Date: 2007-11-02 03:47 pm (UTC)
From: [identity profile] tony-cliff.livejournal.com
Ohh, yeah. I stumbled onto this on episode 3. I think I read it one time a long long time ago. It's funnier now.

It has Billy Boyd in it, too! That was weird.

Date: 2007-11-02 04:22 pm (UTC)
From: [identity profile] michiness.livejournal.com
Yay, Dirk Gently! The Great Dark Tea Time of the Soul is excellent, once you've finished Holisitic.

Date: 2007-11-02 06:57 pm (UTC)
From: [identity profile] truetitipudlian.livejournal.com
You know I've always rather Richard Macduff as being played by a 20 years younger Hugh Laurie. Now that I look at that site, Billy Boyd as Richard has suddenly ambushed my mental image, clubbed it into submission, and has in good Disney style and has packed it into a trunk and sent it it to Timbuktu.

Date: 2007-11-02 07:08 pm (UTC)
From: [identity profile] sp34k.livejournal.com
I haven't read Holistic Detective Agency in ages, but I remember being immensely confused and pleased about the whole thing.

Date: 2007-11-02 08:32 pm (UTC)
From: [identity profile] gmonkey42.livejournal.com
I love Dirk Gently. I think it's better than Hitchhiker's but only by a little bit, because Hitchhiker's is damn near perfect.

Date: 2007-11-02 08:44 pm (UTC)
From: [identity profile] http://users.livejournal.com/__lys_fleurx__/
the second Dirk gently's "Long dark tea time of the soul" sounds good, but it wasn't. but the First was pretty amazing!

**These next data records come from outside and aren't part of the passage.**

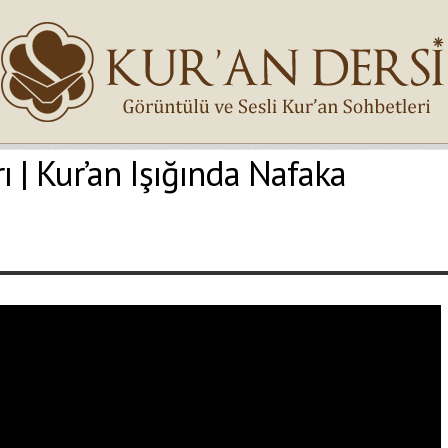
 | Kur’an Işığında Nafaka
İsminiz (*)
Epostanız (*)
Yaşadığınız Hatanın Ayrıntıları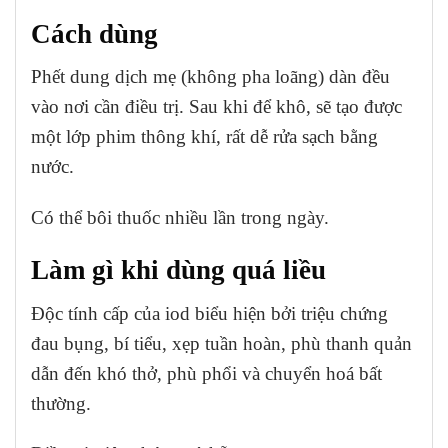
Cách dùng
Phết dung dịch mẹ (không pha loãng) dàn đều
vào nơi cần điều trị.
Sau khi để khô, sẽ tạo được
một lớp phim thông khí, rất dễ rửa sạch bằng
nước.
Có thể bôi thuốc nhiều lần trong ngày.
Làm gì khi dùng quá liều
Độc tính cấp của iod biểu hiện bởi triệu chứng
đau bụng, bí tiểu, xẹp tuần hoàn, phù thanh quản
dẫn đến khó thở, phù phổi và chuyển hoá bất
thường.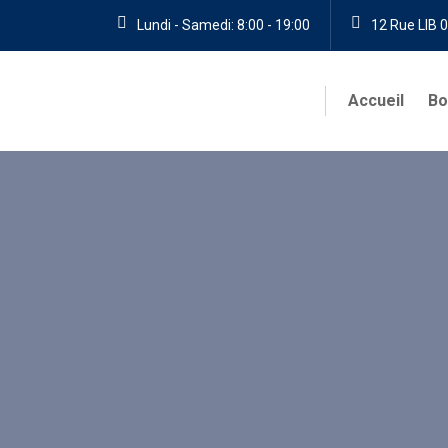
Lundi - Samedi: 8:00 - 19:00
12 Rue LIB 0
Accueil
Bo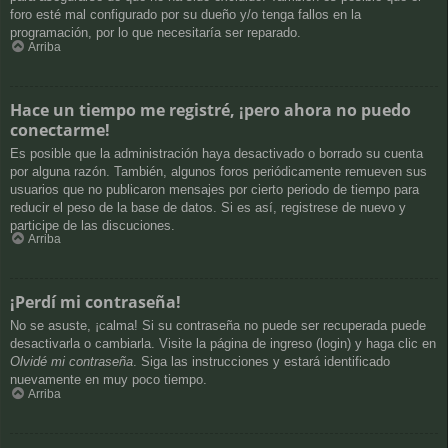
foro esté mal configurado por su dueño y/o tenga fallos en la
programación, por lo que necesitaría ser reparado.
Arriba
Hace un tiempo me registré, ¡pero ahora no puedo
conectarme!
Es posible que la administración haya desactivado o borrado su cuenta
por alguna razón. También, algunos foros periódicamente remueven sus
usuarios que no publicaron mensajes por cierto periodo de tiempo para
reducir el peso de la base de datos. Si es así, registrese de nuevo y
participe de las discuciones.
Arriba
¡Perdí mi contraseña!
No se asuste, ¡calma! Si su contraseña no puede ser recuperada puede
desactivarla o cambiarla. Visite la página de ingreso (login) y haga clic en
Olvidé mi contraseña
. Siga las instrucciones y estará identificado
nuevamente en muy poco tiempo.
Arriba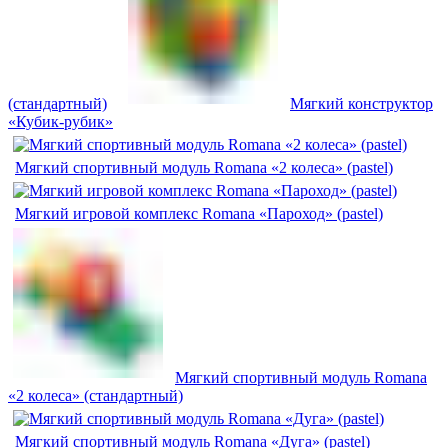
(стандартный)
Мягкий конструктор
«Кубик-рубик»
Мягкий спортивный модуль Romana «2 колеса» (pastel)
Мягкий игровой комплекс Romana «Пароход» (pastel)
Мягкий спортивный модуль Romana
«2 колеса» (стандартный)
Мягкий спортивный модуль Romana «Дуга» (pastel)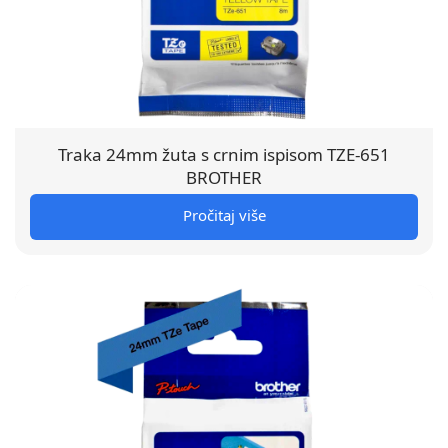
Traka 24mm žuta s crnim ispisom TZE-651
BROTHER
Pročitaj više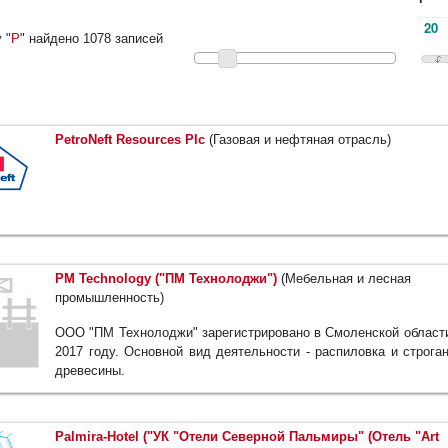
 "
P
" найдено 1078 записей
PetroNeft Resources Plc
(Газовая и нефтяная отрасль)
PM Technology ("ПМ Технолоджи")
(Мебельная и лесная
промышленность)
ООО "ПМ Технолоджи" зарегистрировано в Смоленской област
2017 году. Основной вид деятельности - распиловка и строга
древесины.
Palmira-Hotel ("УК "Отели Северной Пальмиры" (Отель "Art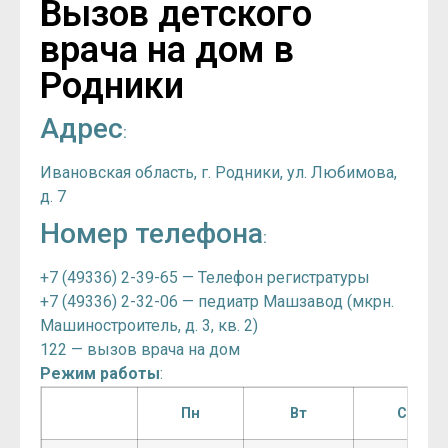
Вызов детского
врача на дом в
Родники
Адрес
:
Ивановская область, г. Родники, ул. Любимова,
д. 7
Номер телефона
:
+7 (49336) 2-39-65 — Телефон регистратуры
+7 (49336) 2-32-06 — педиатр Машзавод (мкрн.
Машиностроитель, д. 3, кв. 2)
122 — вызов врача на дом
Режим работы
:
Пн
Вт
Ср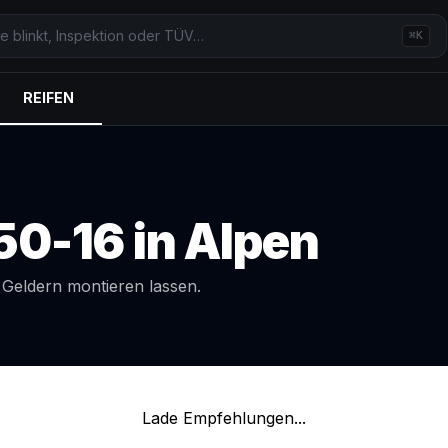
⌘K
REIFEN
50-16
in
Alpen
l
Geldern
montieren lassen.
Lade Empfehlungen...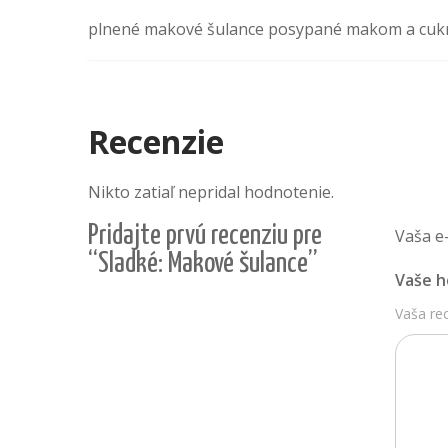
plnené makové šulance posypané makom a cu
Recenzie
Nikto zatiaľ nepridal hodnotenie.
Pridajte prvú recenziu pre
Vaša e
“Sladké: Makové šulance”
Vaše 
Vaša re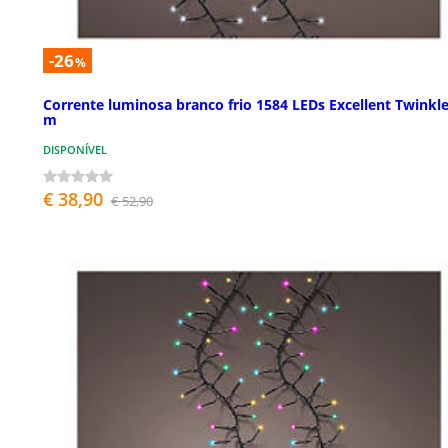
-26
%
Corrente luminosa branco frio 1584 LEDs Excellent Twinkle
m
DISPONÍVEL
€ 38,90
€ 52,90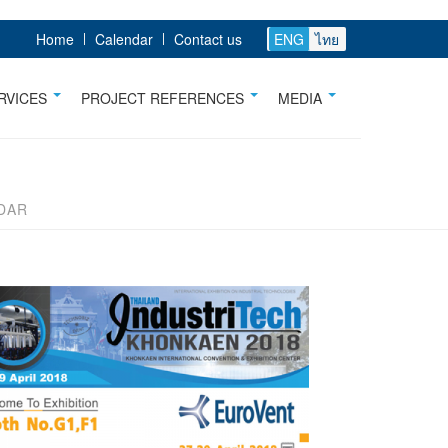
Home
Calendar
Contact us
ENG
ไทย
RVICES
PROJECT REFERENCES
MEDIA
DAR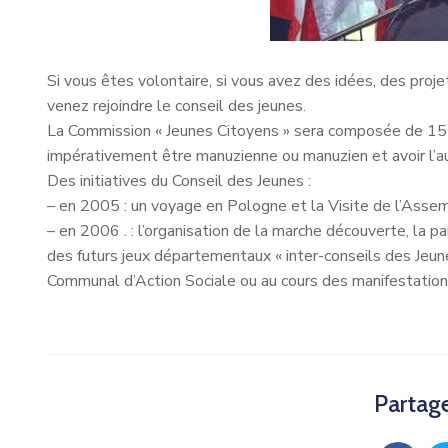
Si vous êtes volontaire, si vous avez des idées, des proj
venez rejoindre le conseil des jeunes.
La Commission « Jeunes Citoyens » sera composée de 15 vo
impérativement être manuzienne ou manuzien et avoir l’au
Des initiatives du Conseil des Jeunes :
– en 2005 : un voyage en Pologne et la Visite de l’Asse
– en 2006 . : l’organisation de la marche découverte, la par
des futurs jeux départementaux « inter-conseils des Jeune
Communal d’Action Sociale ou au cours des manifestation
Partage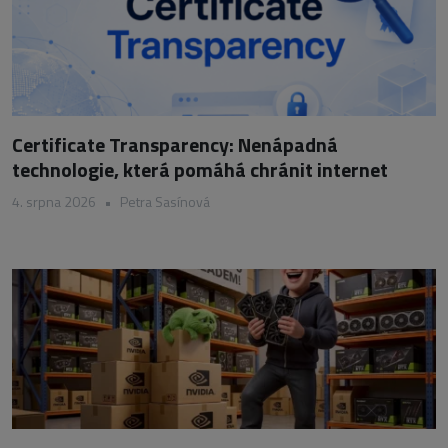
Certificate Transparency: Nenápadná
technologie, která pomáhá chránit internet
4. srpna 2026
•
Petra Sasínová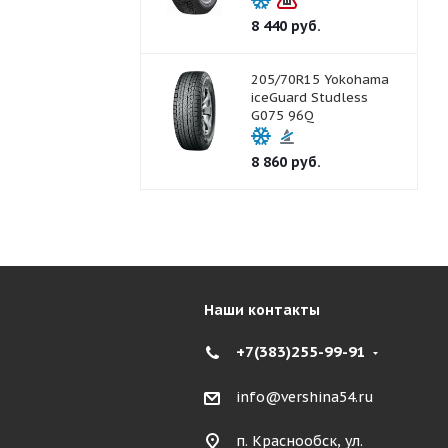
8 440
руб.
205/70R15 Yokohama
iceGuard Studless
G075 96Q
8 860
руб.
Наши контакты
+7(383)255-99-91
info@vershina54.ru
п. Краснообск, ул.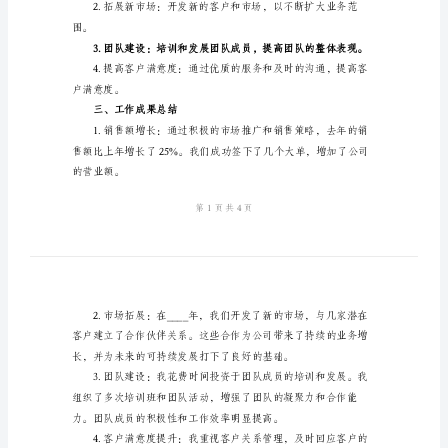
2024
一、工作背景和总体情况
年
个
人
工
作
总
二、工作目标和规划
结
报
告
个
标。
人
工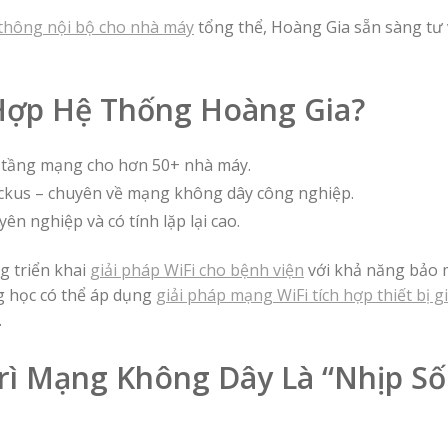
n thông nội bộ cho nhà máy
tổng thể, Hoàng Gia sẵn sàng tư 
 Hợp Hệ Thống Hoàng Gia?
ạ tầng mạng cho hơn 50+ nhà máy.
Ruckus – chuyên về mạng không dây công nghiệp.
ên nghiệp và có tính lặp lại cao.
g triển khai
giải pháp WiFi cho bệnh viện
với khả năng bảo 
ng học có thể áp dụng
giải pháp mạng WiFi tích hợp thiết bị g
.
Trì Mạng Không Dây Là “Nhịp S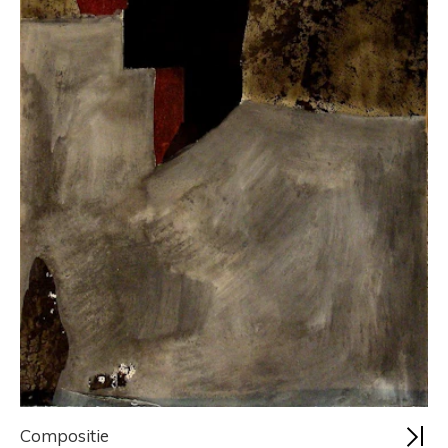
Compositie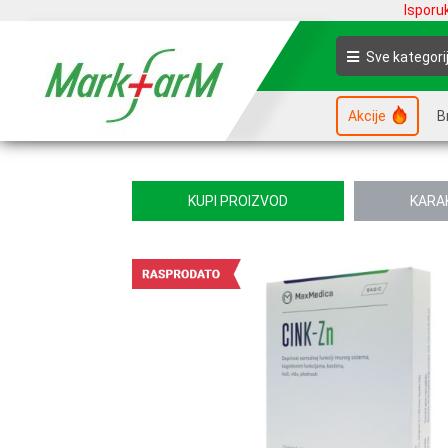
Isporu
Sve kategori
Akcije
B
KUPI PROIZVOD
KARA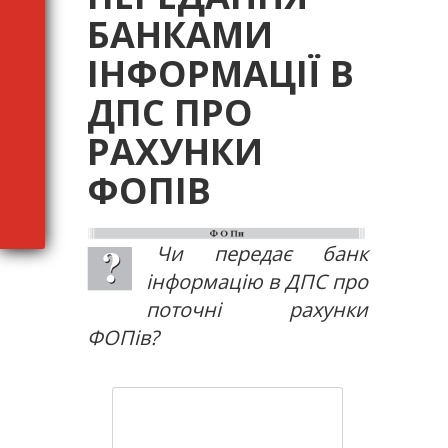
БАНКАМИ
ІНФОРМАЦІЇ В
ДПС ПРО
РАХУНКИ
ФОПІВ
Чи передає банк
інформацію в ДПС про
поточні рахунки
ФОПів?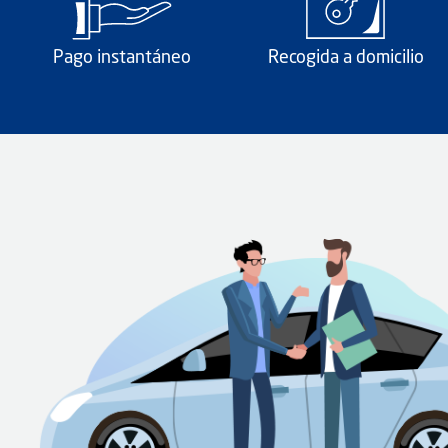
Pago instantáneo
Recogida a domicilio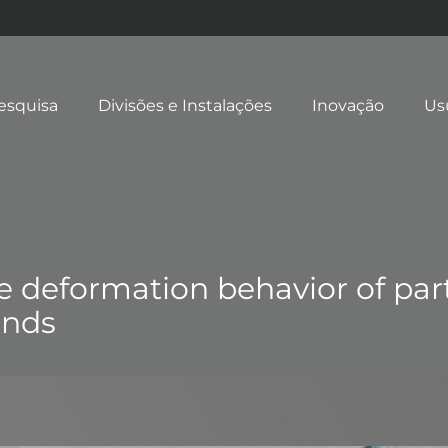
esquisa
Divisões e Instalações
Inovação
Us
 deformation behavior of part
ends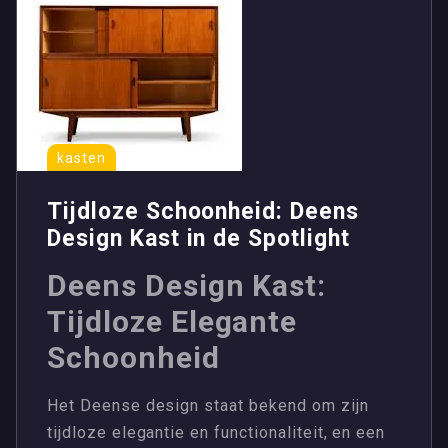
kasten
Tijdloze Schoonheid: Deens
Design Kast in de Spotlight
Deens Design Kast:
Tijdloze Elegante
Schoonheid
Het Deense design staat bekend om zijn
tijdloze elegantie en functionaliteit, en een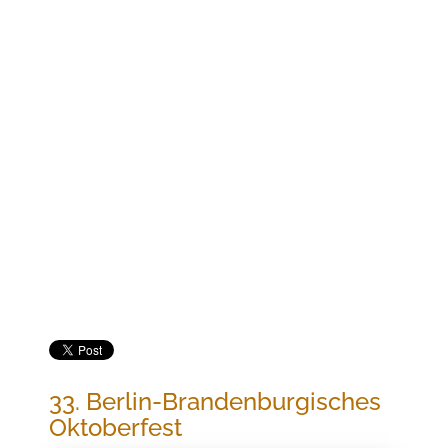
Jetzt buchen
33. BERLIN-BRANDENBURGISCHES
OKTOBERFEST
33. Berlin-Brandenburgisches
Oktoberfest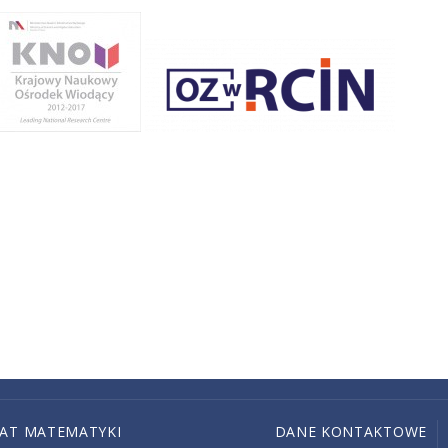
IAT MATEMATYKI
DANE KONTAKTOWE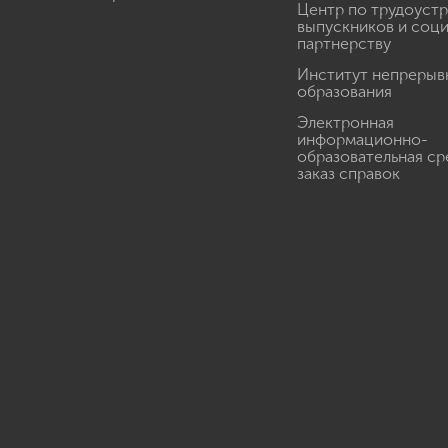
Центр по трудоуст
выпускников и соц
партнерству
Институт непрерыв
образования
Электронная
информационно-
образовательная ср
заказ справок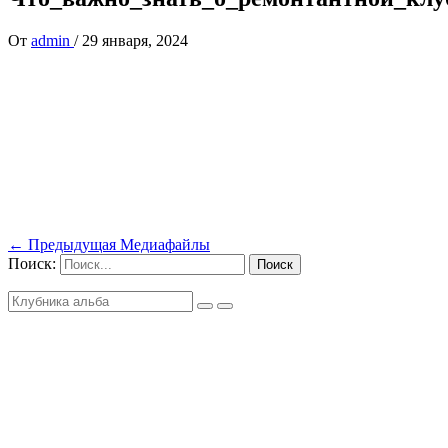
От
admin
/
29 января, 2024
←
Предыдущая Медиафайлы
Поиск: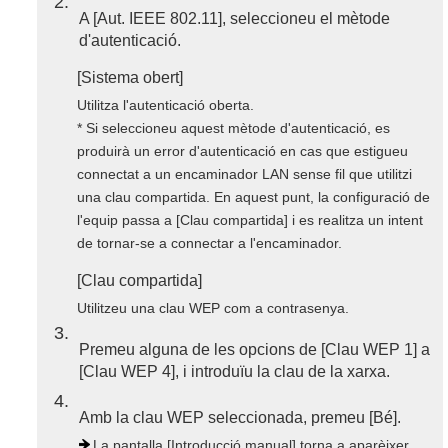
2
A [Aut. IEEE 802.11], seleccioneu el mètode
d'autenticació.
[Sistema obert]
Utilitza l'autenticació oberta.
* Si seleccioneu aquest mètode d'autenticació, es
produirà un error d'autenticació en cas que estigueu
connectat a un encaminador LAN sense fil que utilitzi
una clau compartida. En aquest punt, la configuració de
l'equip passa a [Clau compartida] i es realitza un intent
de tornar-se a connectar a l'encaminador.
[Clau compartida]
Utilitzeu una clau WEP com a contrasenya.
3
Premeu alguna de les opcions de [Clau WEP 1] a
[Clau WEP 4], i introduïu la clau de la xarxa.
4
Amb la clau WEP seleccionada, premeu [Bé].
La pantalla [Introducció manual] torna a aparèixer.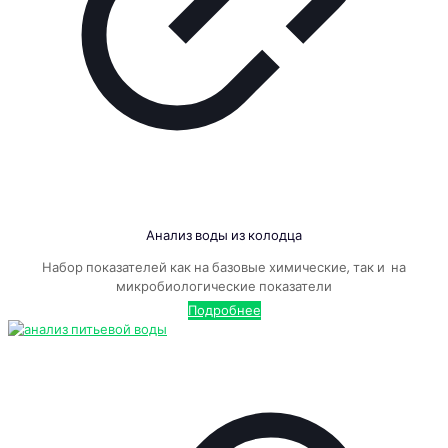
Анализ воды из колодца
Набор показателей как на базовые химические, так и на
микробиологические показатели
Подробнее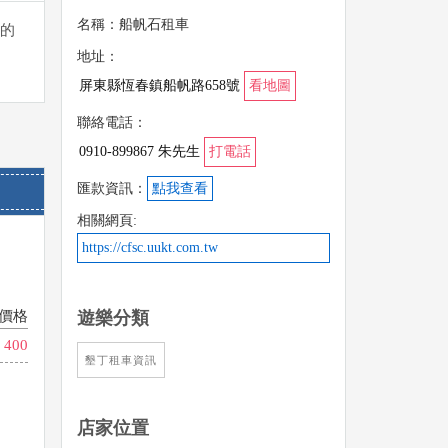
名稱：船帆石租車
的
地址：
屏東縣恆春鎮船帆路658號
看地圖
聯絡電話：
0910-899867 朱先生
打電話
匯款資訊：
點我查看
相關網頁:
https://cfsc.uukt.com.tw
價格
遊樂分類
400
墾丁租車資訊
店家位置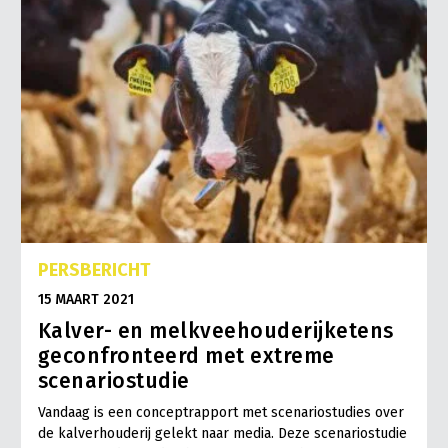
PERSBERICHT
15 MAART 2021
Kalver- en melkveehouderijketens
geconfronteerd met extreme
scenariostudie
Vandaag is een conceptrapport met scenariostudies over
de kalverhouderij gelekt naar media. Deze scenariostudie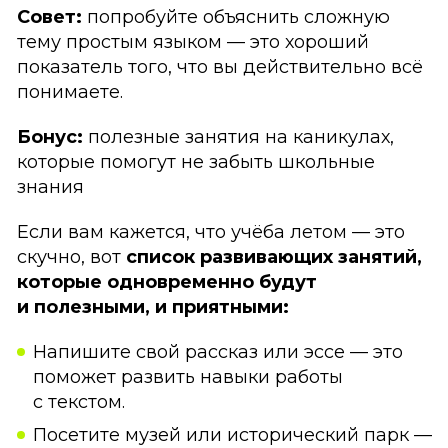
Совет:
попробуйте объяснить сложную
тему простым языком — это хороший
показатель того, что вы действительно всё
понимаете.
Бонус:
полезные занятия на каникулах,
которые помогут не забыть школьные
знания
Если вам кажется, что учёба летом — это
скучно, вот
список развивающих занятий,
которые одновременно будут
и полезными, и приятными:
Напишите свой рассказ или эссе — это
поможет развить навыки работы
с текстом.
Посетите музей или исторический парк —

Date: 2007-11-02 11:08 pm (UTC)
From: [identity profile] wondrousstrange.livejournal.com
Aaah! I wish you had posted this sooner. I LOVE Dirk Gently. That book is just genius. Time Travel + Coleridge+ Bach+ SHADA!

"You have a time machine and you use it for watching television?"

Date: 2007-11-03 10:19 am (UTC)
From: [identity profile] flamingbentley.livejournal.com
AHH I DON'T BELIEVE I MISSED THE RADIO PRODUCTION. i remember excitedly fangirling about it when i first heard it was being made. D:

excuse me while i go try and invent a time machine cry in a corner now.

Date: 2007-11-04 04:36 pm (UTC)
From: [identity profile] browncoat.livejournal.com
I was surprised and delighted to find Dirk Gently had been dramatized by the Beeb. Harry Enfield is great as Dirk Gently, he and Billy Boyd have a wicked chemistry.